C’est donc – en partie – sur un malentendu que s’est construite la réputation de Carver, un malentendu vite dissipé lorsque paraîtront ses autres recueils de nouvelles, qui connurent un succès phénoménal. Né dans l’ombre, libéré d’un long purgatoire – y compris de la dépendance à l’alcool –, l’auteur des Vitamines du bonheur allait devenir un mythe à lui seul, l’écrivain le plus adulé et le plus imité de sa génération. Séparé de Maryann en 1982, il partagera ses dernières années avec la poétesse Tess Gallagher avant d’être terrassé par un cancer du poumon, le 2 août 1988.

«Running dog»

Ce que l’on redécouvre, à travers le portrait de Carol Sklenicka, c’est ce qu’elle appelle un «Running Dog», un chien fuyant.
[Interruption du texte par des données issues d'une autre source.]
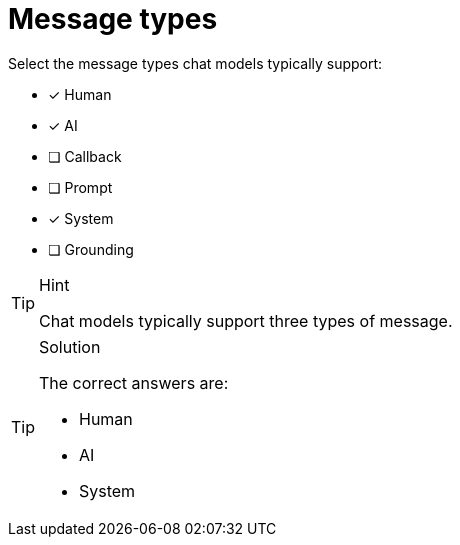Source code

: [.question]
= Message types

Select the message types chat models typically support:

* [x] Human
* [x] AI
* [ ] Callback
* [ ] Prompt
* [x] System
* [ ] Grounding


[TIP,role=hint]
.Hint
====
Chat models typically support three types of message. 
====


[TIP,role=solution]
.Solution
====
The correct answers are:

* Human
* AI
* System

====
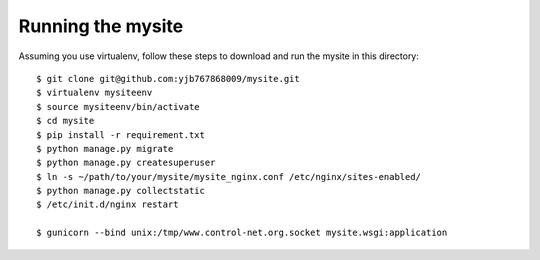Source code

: ==================
Running the mysite 
==================
Assuming you use virtualenv, follow these steps to download and run the mysite in this directory:

::

    $ git clone git@github.com:yjb767868009/mysite.git
    $ virtualenv mysiteenv
    $ source mysiteenv/bin/activate
    $ cd mysite
    $ pip install -r requirement.txt
    $ python manage.py migrate
    $ python manage.py createsuperuser
    $ ln -s ~/path/to/your/mysite/mysite_nginx.conf /etc/nginx/sites-enabled/
    $ python manage.py collectstatic
    $ /etc/init.d/nginx restart 

    $ gunicorn --bind unix:/tmp/www.control-net.org.socket mysite.wsgi:application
Un flambeur, un être parfois violent, fragile mais sûr de sa vocation, constamment prisonnier de son passé, hanté par ses angoisses enfantines qui remontent à la surface «comme au travers d’un rideau de pluie». Et si Carver semble s’être escrimé à rater sa vie, c’est peut-être pour mieux réussir son œuvre. Une œuvre où la poésie tenait aussi une place centrale. Elle l’accapara jusqu’à la dernière heure et, parallèlement à la biographie de Carol Sklenicka, les éditions de L’Olivier publient un épais florilège regroupant tous les poèmes qu’il composa entre 1985 et 1988.

Pouvoir de consolation

Taillés au scalpel dans la chair vive du quotidien, ils ressemblent à des photomatons où Carver évoque ses proches, son enfance, ses robinsonnades à travers l’Amérique, les deux femmes de sa vie, son insatiable besoin de tendresse, et cette détresse qui ne cessa de le talonner. «Je me suis noyé dans mon existence» lance-t-il dans un de ses poèmes. En les lisant, on a l’impression d’entrer dans l’intimité du plus vulnérable des êtres. Et de tenir la main tremblante d’un naufragé qui, au cœur même de la débâcle, sut donner à son écriture «un formidable pouvoir de consolation», comme l’a dit Richard Ford.